Vita: John Gilbert Winant
Brief life of an exemplary public servant: 1889-1947
by James O. Freedman
Now almost forgotten, John Gilbert Winant was widely
admired during his lifetime, especially for his exemplary service
as governor of New Hampshire. Comparisons of his character to
that of Lincoln were frequent and sincere. In 1936 he was prominently
mentioned as a candidate for president. During World War II, he
served with distinction as ambassador to Britain and returned
home to Concord in 1946 with a glowing toast from his wartime
friend and admirer Winston Churchill still ringing in his memory.
At 58, he seemed to have many years of public service before him.
But that was not to be.
Raised in Concord and educated at nearby St. Paul's School,
Winant attended Princeton, but did not graduate. Instead he returned
to teach history at St. Paul's, where the rector recognized in
him "a great and rare gift of influencing boys along the very
highest paths." His political career began with his election to
the state legislature in 1916. After serving in the American Air
Service during World War I, he became assistant rector at St.

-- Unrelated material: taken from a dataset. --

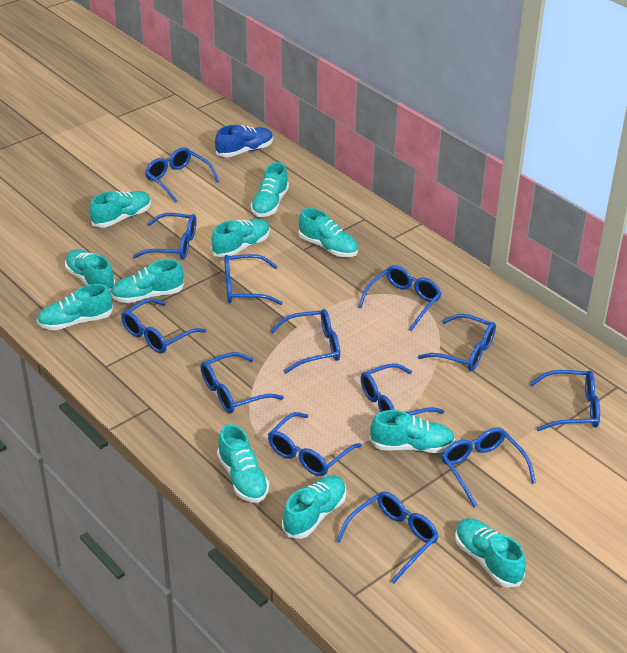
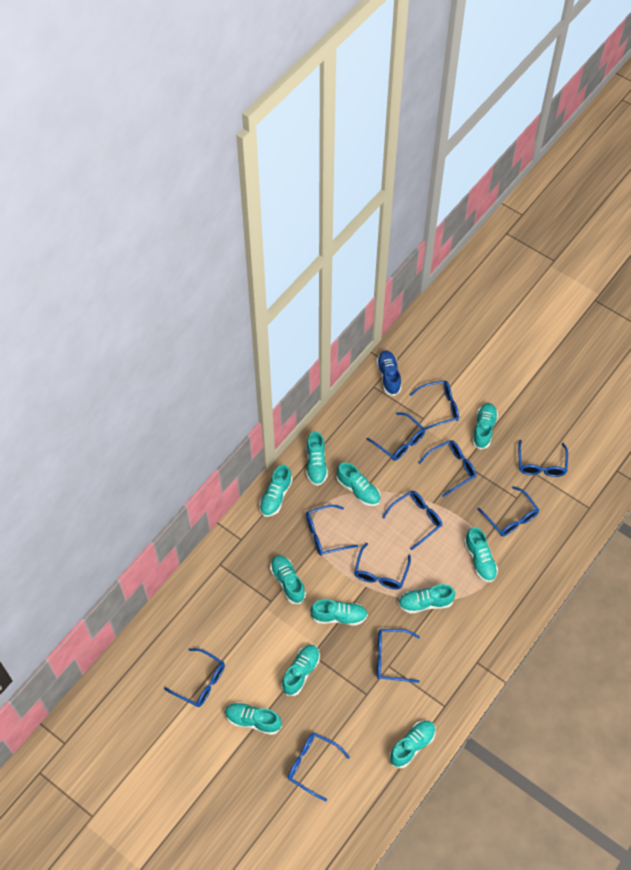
blue glasses: [121,298,206,353] [133,213,196,259] [145,147,219,203] [201,352,284,413] [224,254,283,305] [268,412,362,476] [271,309,340,373] [336,491,439,583] [358,265,442,331] [360,363,444,415] [418,314,496,371] [442,427,536,507] [530,370,600,431] = 13 -> [164,648,225,707] [288,733,350,801] [306,505,358,556] [354,543,411,590] [367,412,425,461] [377,629,420,683] [382,491,442,550] [410,381,459,430] [419,440,476,497] [477,486,539,536] [518,440,568,477] = 11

Paul's. But public life again beckoned, and Winant went on to
serve three terms as governor of New Hampshire--from 1925 to 1927
(when he was the youngest governor in the nation) and from 1931
to 1935.
Winant was a lifelong Republican whose humanitarian principles
transcended party lines. Influenced by the writings of Charles
Dickens and John Ruskin and inspired by the examples of Lincoln
and Theodore Roosevelt, he was as governor a forceful advocate
of progressive reform initiatives, including a 48-hour work week
for women and children, a minimum wage, and the abolition of capital
punishment. In 1935, Franklin D. Roosevelt appointed him the first
chairman of the Social Security Board. When Social Security became
a major issue during the 1936 presidential campaign, Winant resigned
so that he could better defend the new program, alongside Roosevelt,
from criticisms by the Republican party. His decision to resign
in order to support a program in which he believed unreservedly--even
though it meant repudiating his own political party--offers a
model of principled action virtually unknown in contemporary politics.

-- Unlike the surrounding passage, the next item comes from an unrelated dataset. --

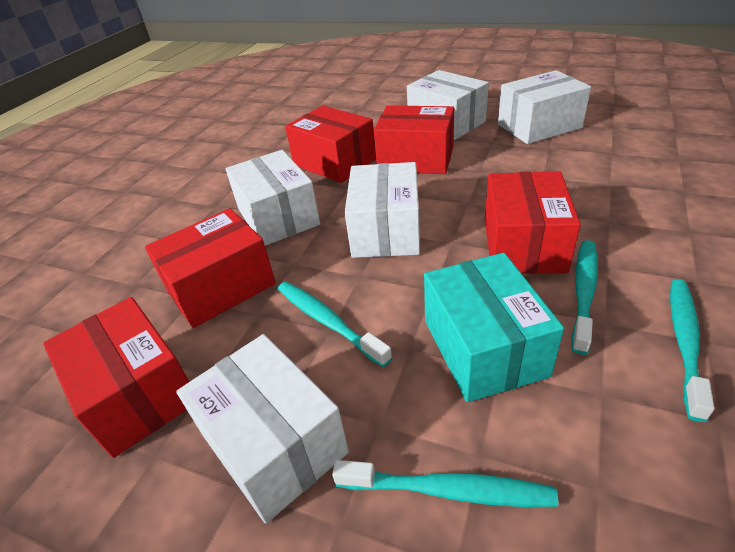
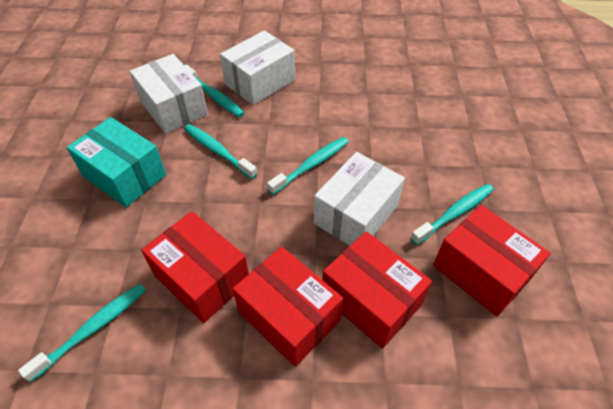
red box: [43,297,189,458] [145,208,276,328] [285,106,376,183] [374,105,454,174] [485,171,581,274] = 5 -> [141,211,249,323] [233,246,343,367] [322,231,432,349] [433,205,551,317] = 4
turquoise toothbrush: [278,282,392,367] [332,460,558,507] [571,240,598,355] [670,279,715,422] = 4 -> [18,284,146,382] [184,64,244,117] [184,124,257,179] [267,137,349,195] [410,184,494,245] = 5
white box: [176,334,349,523] [226,150,320,246] [345,162,420,258] [407,70,489,140] [498,70,591,144] = 5 -> [130,54,208,134] [220,30,295,105] [314,152,405,246] = 3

He found another outlet for his idealism in 1939, when Roosevelt
chose him as director of the International Labor Organization
in Geneva. As an impartial international civil servant, Winant
worked for social and economic reform even as the world collapsed
in war.
In February 1941, Roosevelt appointed him ambassador to Great
Britain. During the Battle of Britain, Winant walked the streets
of London, ablaze from the aerial bombardments, offering assistance
to the injured amid the rubble of their homes and stores. His
shy sincerity and quiet fearlessness endeared him to the British
people and helped buoy that beleaguered nation.
Winant was rare among public figures in being a very private
person. And the temper of the private man created and influenced
the actions of the public man. To read his speeches is to sense
the same greatness of soul, magnanimity of purpose, and simplicity
of language that appear in Lincoln's addresses. In June 1942,
he told striking coal miners in Durham, England, "This is the
people's democracy. We must keep it wide and vigorous, alive to
need, of whatever kind, and ready to meet it, whether it be danger
from without or well-being from within, always remembering that
it is the things of the spirit that in the end prevail--that...daring
to live dangerously we are learning to live generously...." His
speech was a resounding success: by joining the life-or-death
struggle to preserve democracy with the concrete social purpose
of improving the economic circumstances of working people, Winant
had deepened the war's meaning for the common man. The miners
went back to their crucial work.
Throughout the war, Winant drove himself relentlessly, day and
night. He was already utterly exhausted when Roosevelt's death
in April 1945 robbed him of his close friend and mentor. He now
reported to a president who neither knew him well nor appreciated
the extent of his wartime efforts. Then, three months later, a
landslide victory by the Labor Party swept Churchill out of office.
Everywhere Winant turned, he saw the drama in which he had participated
so significantly drawing to a close. In March 1946, President
Truman appointed a new ambassador to London.
Back in New Hampshire, Winant's frustrations grew. After three
decades of public life, he had to accommodate himself to the quieter
pace of a private citizen. He was in debt, under pressure to complete
a series of books on his experiences, estranged from his socially
ambitious wife, and troubled by a darkening personal depression.
On November 3, 1947, the very day that his only book, Letter
from Grosvenor Square, was published, he committed suicide
at his home in Concord. His publisher had rushed a copy of the
book to him, but he never saw it.
Reportedly Winant had been despondent for some time. His public
achievements and his great capacities for service gave no protection
against the melancholia and hopelessness that ultimately overwhelmed
him. And yet, by drawing upon an elevated spirit and an unswerving
idealism, this quiet man from a small state contributed greatly
to the nation's coral reef of character.